Telle est la position adoptée par la Cour européenne des droits de l’Homme dans un arrêt de chambre rendu le 10 octobre 2019 (CEDH, 10 octobre 2019, Req. 4782/18, Lewit c/ Autriche (disponible uniquement en anglais).

Résumé des faits. Les faits de l’espèce concernaient un ressortissant autrichien, dernier survivant de l’Holocauste âgé de 96 ans, qui se plaignait d’avoir été diffamé par un périodique de droite et de ce que les juridictions internes n’aient pas protégé son droit à sa réputation. Le périodique en question avait publié un article dans lequel les personnes libérées du camp de concentration de Mauthausen étaient qualifiées de «meurtriers en masse», de «criminels» et de «fléaux». Une enquête pénale avait été ouverte visant l’auteur de l’article, classée sans suite. L’auteur de l'article avait, par la suite, réitéré ses propos. Le requérant et neuf autres survivants qui avaient tous été emprisonnés dans des camps de concentration et libérés en 1945, ont formé une action fondée sur la loi relative aux médias (Mediengesetz) contre le périodique et l’auteur des propos. Ces derniers ont été déboutés au motif que le nombre de personnes libérées du camp de Mauthausen (environ 20 000) était si important que les demandeurs ne pouvaient pas être individuellement touchés par les propos tenus dans l’article. Les demandeurs n’avaient donc, selon le tribunal, pas qualité pour agir. En cause d’appel, les demandeurs soutenaient qu’ils étaient au contraire reconnaissables, d’abord parce que seule une poignée d’anciens prisonniers de Mauthausen étaient encore en vie, et ensuite parce qu’ils étaient connus comme étant des survivants de l’Holocauste militants. Pour autant, la cour d’appel a rejeté l’appel. Le requérant a saisi la CEDH.

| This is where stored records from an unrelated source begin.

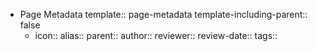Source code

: - Page Metadata
  template:: page-metadata
  template-including-parent:: false
	- icon::
	  alias::
	  parent::
	  author::
	  reviewer::
	  review-date::
	  tags::
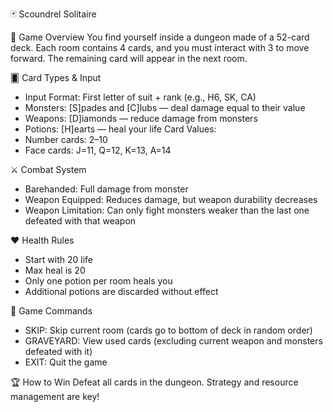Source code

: 🃏 Scoundrel Solitaire

📖 Game Overview
You find yourself inside a dungeon made of a 52-card deck. Each room contains 4 cards, and you must interact with 3 to move forward. The remaining card will appear in the next room.

🂠 Card Types & Input
- Input Format: First letter of suit + rank (e.g., H6, SK, CA)
- Monsters: [S]pades and [C]lubs — deal damage equal to their value
- Weapons: [D]iamonds — reduce damage from monsters
- Potions: [H]earts — heal your life
Card Values:
- Number cards: 2–10
- Face cards: J=11, Q=12, K=13, A=14

⚔️ Combat System
- Barehanded: Full damage from monster
- Weapon Equipped: Reduces damage, but weapon durability decreases
- Weapon Limitation: Can only fight monsters weaker than the last one defeated with that weapon

❤️ Health Rules
- Start with 20 life
- Max heal is 20
- Only one potion per room heals you
- Additional potions are discarded without effect

🔄 Game Commands
- SKIP: Skip current room (cards go to bottom of deck in random order)
- GRAVEYARD: View used cards (excluding current weapon and monsters defeated with it)
- EXIT: Quit the game

🏆 How to Win
Defeat all cards in the dungeon. Strategy and resource management are key!

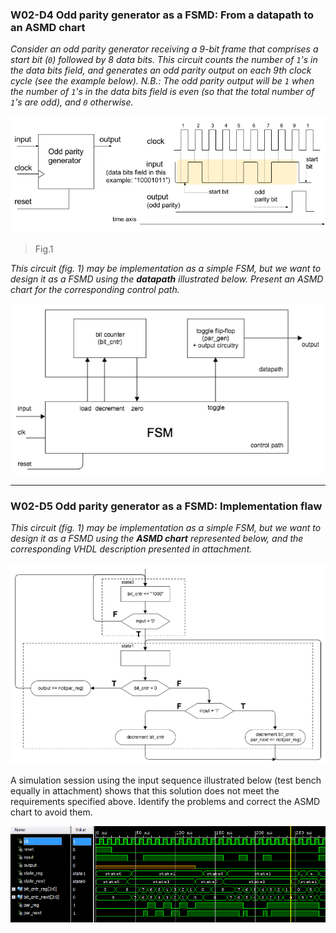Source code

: ### W02-D4 Odd parity generator as a FSMD: From a datapath to an ASMD chart

*Consider an odd parity generator receiving a 9-bit frame that comprises a start bit (`0`) followed by 8 data bits. This circuit counts the number of `1`'s in the data bits field, and generates an odd parity output on each 9th clock cycle (see the example below). N.B.: The odd parity output will be `1` when the number of `1`'s in the data bits field is even (so that the total number of `1`'s are odd), and `0` otherwise.*


<img src="/other%20resources/images/w02d4a.png" alt="drawing" width="650"/>

> Fig.1

*This circuit (fig. 1) may be implementation as a simple FSM, but we want to design it as a FSMD using the **datapath** illustrated below. Present an ASMD chart for the corresponding control path.*

<img src="/other%20resources/images/w02d4b.png" alt="drawing" width="650"/>

---

### W02-D5 Odd parity generator as a FSMD: Implementation flaw

*This circuit (fig. 1) may be implementation as a simple FSM, but we want to design it as a FSMD using the **ASMD chart** represented below, and the corresponding VHDL description presented in attachment.*

<img src="/other%20resources/images/w02d5b.png" alt="drawing" width="650"/>

A simulation session using the input sequence illustrated below (test bench equally in attachment) shows that this solution does not meet the requirements specified above. Identify the problems and correct the ASMD chart to avoid them.


<img src="/other%20resources/images/w02d5c.png" alt="drawing" width="650"/>
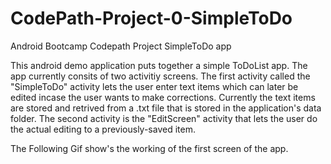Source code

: # CodePath-Project-0-SimpleToDo

Android Bootcamp Codepath Project SimpleToDo app

This android demo application puts together a simple ToDoList app. The app currently consits of two activitiy screens.
The first activity called the "SimpleToDo" activity lets the user enter text items which can later be edited incase the user wants to make corrections.
Currently the text items are stored and retrived from a .txt file that is stored in the application's data folder.
The second activity is the "EditScreen" activity that lets the user do the actual editing to a previously-saved item.

The Following Gif show's the working of the first screen of the app.

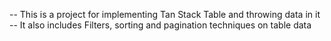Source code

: -- This is a project for implementing Tan Stack Table and throwing data in it
<br>
-- It also includes Filters, sorting and pagination techniques on table data
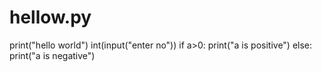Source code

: # hellow.py
print("hello world")
int(input("enter no"))
if a>0:
   print("a is positive")
else:
   print("a is negative") 
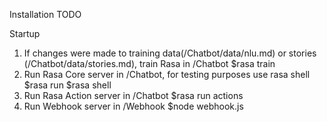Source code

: Installation
	TODO

Startup
1. If changes were made to training data(/Chatbot/data/nlu.md) or stories (/Chatbot/data/stories.md), train Rasa in /Chatbot
	$rasa train
2. Run Rasa Core server in /Chatbot, for testing purposes use rasa shell
	$rasa run
	$rasa shell
3. Run Rasa Action server in /Chatbot
	$rasa run actions
4. Run Webhook server in /Webhook
	$node webhook.js
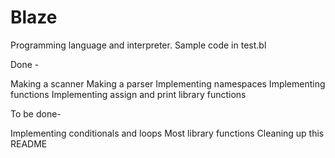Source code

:# Blaze
Programming language and interpreter. Sample code in test.bl

Done -

Making a scanner
Making a parser
Implementing namespaces
Implementing functions
Implementing assign and print library functions

To be done-

Implementing conditionals and loops
Most library functions
Cleaning up this README
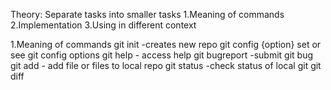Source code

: Theory:
Separate tasks into smaller tasks
1.Meaning of commands
2.Implementation
3.Using in different context

1.Meaning of commands
git init -creates new repo
git config {option} set or see git config options
git help - access help
git bugreport -submit git bug
git add - add file or files to local repo
git status -check status of local git
git diff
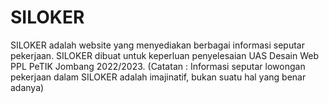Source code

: # SILOKER
SILOKER adalah website yang menyediakan berbagai informasi seputar pekerjaan. SILOKER dibuat untuk keperluan penyelesaian UAS Desain Web PPL PeTIK Jombang 2022/2023. (Catatan : Informasi seputar lowongan pekerjaan dalam SILOKER adalah imajinatif, bukan suatu hal yang benar adanya)
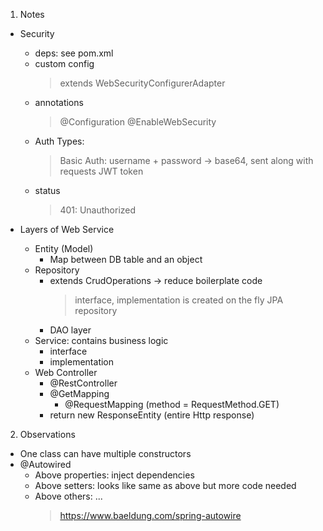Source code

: 1. Notes

- Security

  - deps: see pom.xml
  - custom config
    > extends WebSecurityConfigurerAdapter
  - annotations
    > @Configuration
    > @EnableWebSecurity
  - Auth Types:
    > Basic Auth: username + password -> base64, sent along with requests
    > JWT token
  - status
    > 401: Unauthorized

- Layers of Web Service
  - Entity (Model)
    - Map between DB table and an object
  - Repository
    - extends CrudOperations -> reduce boilerplate code
      > interface, implementation is created on the fly
      > JPA repository
    - DAO layer
  - Service: contains business logic
    - interface
    - implementation
  - Web Controller
    - @RestController
    - @GetMapping
      - @RequestMapping (method = RequestMethod.GET)
    - return new ResponseEntity (entire Http response)

2. Observations

- One class can have multiple constructors
- @Autowired
  - Above properties: inject dependencies
  - Above setters: looks like same as above but more code needed
  - Above others: ...
    > https://www.baeldung.com/spring-autowire

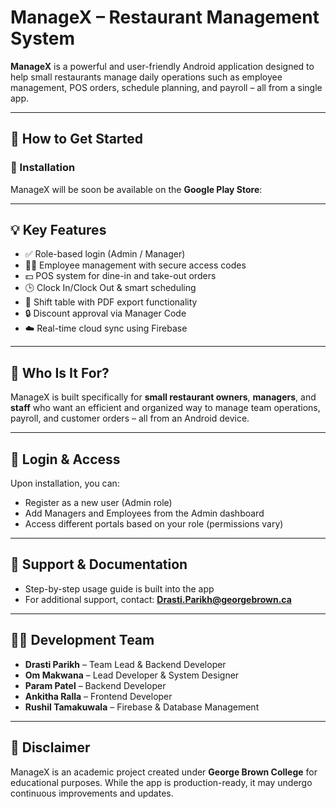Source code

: # ManageX – Restaurant Management System

**ManageX** is a powerful and user-friendly Android application designed to help small restaurants manage daily operations such as employee management, POS orders, schedule planning, and payroll – all from a single app.

---

## 📲 How to Get Started

### 🚀 Installation

ManageX will be soon be available on the **Google Play Store**:

---

## 💡 Key Features

- ✅ Role-based login (Admin / Manager)
- 👨‍🍳 Employee management with secure access codes
- 💵 POS system for dine-in and take-out orders
- 🕒 Clock In/Clock Out & smart scheduling
- 📅 Shift table with PDF export functionality
- 🔒 Discount approval via Manager Code
- ☁️ Real-time cloud sync using Firebase

---

## 👥 Who Is It For?

ManageX is built specifically for **small restaurant owners**, **managers**, and **staff** who want an efficient and organized way to manage team operations, payroll, and customer orders – all from an Android device.

---

## 🔐 Login & Access

Upon installation, you can:

- Register as a new user (Admin role)
- Add Managers and Employees from the Admin dashboard
- Access different portals based on your role (permissions vary)

---

## 📄 Support & Documentation

- Step-by-step usage guide is built into the app
- For additional support, contact: **Drasti.Parikh@georgebrown.ca**

---

## 👨‍💻 Development Team

- **Drasti Parikh** – Team Lead & Backend Developer  
- **Om Makwana** – Lead Developer & System Designer  
- **Param Patel** – Backend Developer  
- **Ankitha Ralla** – Frontend Developer  
- **Rushil Tamakuwala** – Firebase & Database Management  

---

## 📌 Disclaimer

ManageX is an academic project created under **George Brown College** for educational purposes. While the app is production-ready, it may undergo continuous improvements and updates.
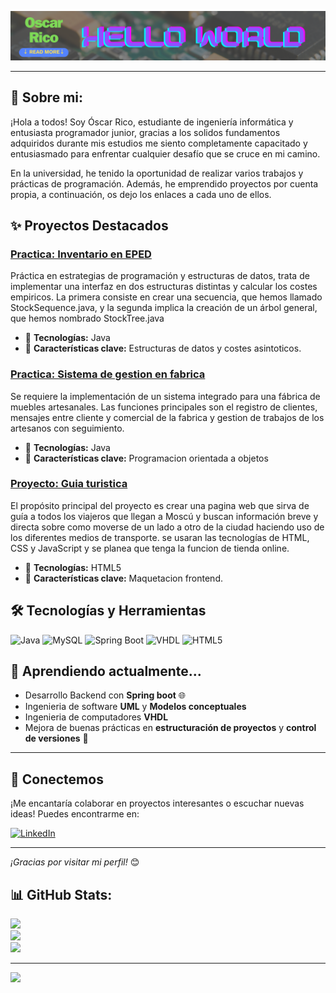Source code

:  
<!--
**RicoCodetech/RicoCodetech** is a ✨ _special_ ✨ repository because its `README.md` (this file) appears on your GitHub profile.

Here are some ideas to get you started:

- 🔭 I’m currently working on ...
- 🌱 I’m currently learning ...
- 👯 I’m looking to collaborate on ...
- 🤔 I’m looking for help with ...
- 💬 Ask me about ...
- 📫 How to reach me: ...
- 😄 Pronouns: ...
- ⚡ Fun fact: ...
-->


![imagen banner](/img/banner.png)

---

## 💫 Sobre mi:

¡Hola a todos! Soy Óscar Rico, estudiante de ingeniería informática y entusiasta programador junior, gracias a los solidos fundamentos adquiridos durante mis estudios me siento completamente capacitado y entusiasmado para enfrentar cualquier desafío que se cruce en mi camino.

En la universidad, he tenido la oportunidad de realizar varios trabajos y prácticas de programación. Además, he emprendido proyectos por cuenta propia, a continuación, os dejo los enlaces a cada uno de ellos.


## ✨ **Proyectos Destacados**

### [Practica: Inventario en EPED](https://github.com/RicoCodetech/Estructuras_de_datos)
Práctica en estrategias de programación y estructuras de datos, trata de implementar una interfaz en dos estructuras distintas y calcular los costes empiricos. La primera consiste en crear una secuencia, que hemos llamado StockSequence.java, y la segunda implica la creación de un árbol general, que hemos nombrado StockTree.java
- 🔹 **Tecnologías:** Java
- 🌟 **Características clave:** Estructuras de datos y costes asintoticos.

###  [Practica: Sistema de gestion en fabrica](https://github.com/RicoCodetech/Fabrica-artesanal)
Se requiere la implementación de un sistema integrado para una fábrica de muebles artesanales. Las funciones principales son el registro de clientes, mensajes entre cliente y comercial de la fabrica y gestion de trabajos de los artesanos con seguimiento.
- 🔹 **Tecnologías:** Java
- 🌟 **Características clave:** Programacion orientada a objetos

### [Proyecto: Guia turistica](https://github.com/RicoCodetech/web_guia_moscu)
El propósito principal del proyecto es crear una pagina web que sirva de guía a todos los viajeros que llegan a Moscú y buscan información breve y directa sobre como moverse de un lado a otro de la ciudad haciendo uso de los diferentes medios de transporte. se usaran las tecnologías de HTML, CSS y JavaScript y se planea que tenga la funcion de tienda online.
- 🔹 **Tecnologías:** HTML5
- 🌟 **Características clave:** Maquetacion frontend.
  


## 🛠️ **Tecnologías y Herramientas**

![Java](https://img.shields.io/badge/-Java-E34F26?logo=Java&logoColor=white&style=for-the-badge)
![MySQL](https://img.shields.io/badge/-MySQL-1572B6?logo=mysql&logoColor=white&style=for-the-badge)
![Spring Boot](https://img.shields.io/badge/-Spring%20Boot-6DB33F?logo=spring-boot&logoColor=white&style=for-the-badge)
![VHDL](https://img.shields.io/badge/-VHDL-FF0000?style=for-the-badge)
![HTML5](https://img.shields.io/badge/-HTML5-E34F26?logo=html5&logoColor=white&style=for-the-badge)


## 🌱 **Aprendiendo actualmente...**

- Desarrollo Backend con **Spring boot** 🌐
- Ingenieria de software **UML** y **Modelos conceptuales**
- Ingenieria de computadores **VHDL**
- Mejora de buenas prácticas en **estructuración de proyectos** y **control de versiones** 🧩

---

## 🤝 **Conectemos**

¡Me encantaría colaborar en proyectos interesantes o escuchar nuevas ideas! Puedes encontrarme en:

[![LinkedIn](https://img.shields.io/badge/-LinkedIn-0077B5?logo=linkedin&logoColor=white&style=for-the-badge)]([https://www.linkedin.com/in/tuperfil](https://www.linkedin.com/in/oscarricomartinez/))

---

_¡Gracias por visitar mi perfil!_ 😊


## 📊 GitHub Stats:
![](https://github-readme-stats.vercel.app/api?username=RicoCodetech&theme=prussian&hide_border=false&include_all_commits=false&count_private=false)<br/>
![](https://github-readme-streak-stats.herokuapp.com/?user=RicoCodetech&theme=prussian&hide_border=false)<br/>
![](https://github-readme-stats.vercel.app/api/top-langs/?username=RicoCodetech&theme=prussian&hide_border=false&include_all_commits=false&count_private=false&layout=compact)

---
[![](https://visitcount.itsvg.in/api?id=RicoCodetech&icon=0&color=0)](https://visitcount.itsvg.in)

<!-- Proudly created with GPRM ( https://gprm.itsvg.in ) -->
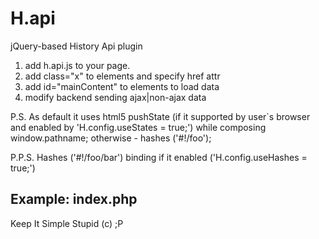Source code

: H.api
=====

jQuery-based History Api plugin

1. add h.api.js to your page.
2. add class="x" to elements and specify href attr
3. add id="mainContent" to elements to load data
4. modify backend sending ajax|non-ajax data

P.S. As default it uses html5 pushState (if it supported by user`s browser and enabled by 'H.config.useStates = true;') while composing window.pathname; otherwise - hashes ('#!/foo');

P.P.S. Hashes ('#!/foo/bar') binding if it enabled ('H.config.useHashes = true;')

Example: index.php
----------------------------------------
Keep It Simple Stupid (c) ;P
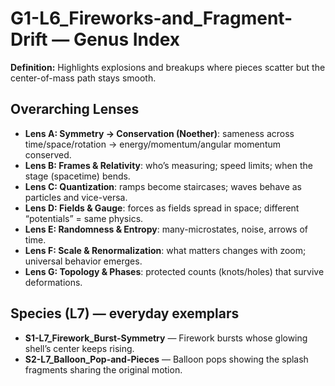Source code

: # G1-L6_Fireworks-and_Fragment-Drift — Genus Index
**Definition:** Highlights explosions and breakups where pieces scatter but the center-of-mass path stays smooth.

## Overarching Lenses

- **Lens A: Symmetry -> Conservation (Noether)**: sameness across time/space/rotation → energy/momentum/angular momentum conserved.
- **Lens B: Frames & Relativity**: who’s measuring; speed limits; when the stage (spacetime) bends.
- **Lens C: Quantization**: ramps become staircases; waves behave as particles and vice-versa.
- **Lens D: Fields & Gauge**: forces as fields spread in space; different “potentials” = same physics.
- **Lens E: Randomness & Entropy**: many-microstates, noise, arrows of time.
- **Lens F: Scale & Renormalization**: what matters changes with zoom; universal behavior emerges.
- **Lens G: Topology & Phases**: protected counts (knots/holes) that survive deformations.

## Species (L7) — everyday exemplars
- **S1-L7_Firework_Burst-Symmetry** — Firework bursts whose glowing shell’s center keeps rising.
- **S2-L7_Balloon_Pop-and-Pieces** — Balloon pops showing the splash fragments sharing the original motion.
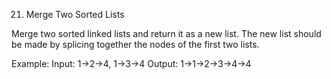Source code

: 21. Merge Two Sorted Lists

Merge two sorted linked lists and return it as a new list. The new list should be made by splicing together the nodes of 
the first two lists.

Example:
Input: 1->2->4, 1->3->4
Output: 1->1->2->3->4->4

Violation de l’article 8 de la CESDH. Rappelant sa jurisprudence selon laquelle la vie privée de chaque membre d’un groupe peut être touchée par des stéréotypes négatifs ou des propos diffamatoires (CEDH, 15 mars 2012, Req. 4149/04, Aksu c/ Turquie N° Lexbase : A6792IEB), la Cour constate tout d’abord que le requérant et les autres anciens prisonniers de Mauthausen, en tant que survivants de l’Holocauste, constituent un groupe social. Elle estime donc que, si l’intéressé n’était pas désigné nommément dans l’article, pour autant, l’affaire relève de sa vie privée et l’article 8 de la Convention (N° Lexbase : L1372A9P) est applicable. La Cour rappelle que l’article 8 impose de ménager un juste équilibre entre des intérêts en conflit : ceux de l’individu et ceux de la société en général. Or, les juridictions internes ne se sont même pas livrées à un tel exercice dans le procès. Globalement, le requérant a été lésé dans son droit à la protection de sa vie privée parce que les tribunaux n’avaient pas statué adéquatement sur son action en diffamation.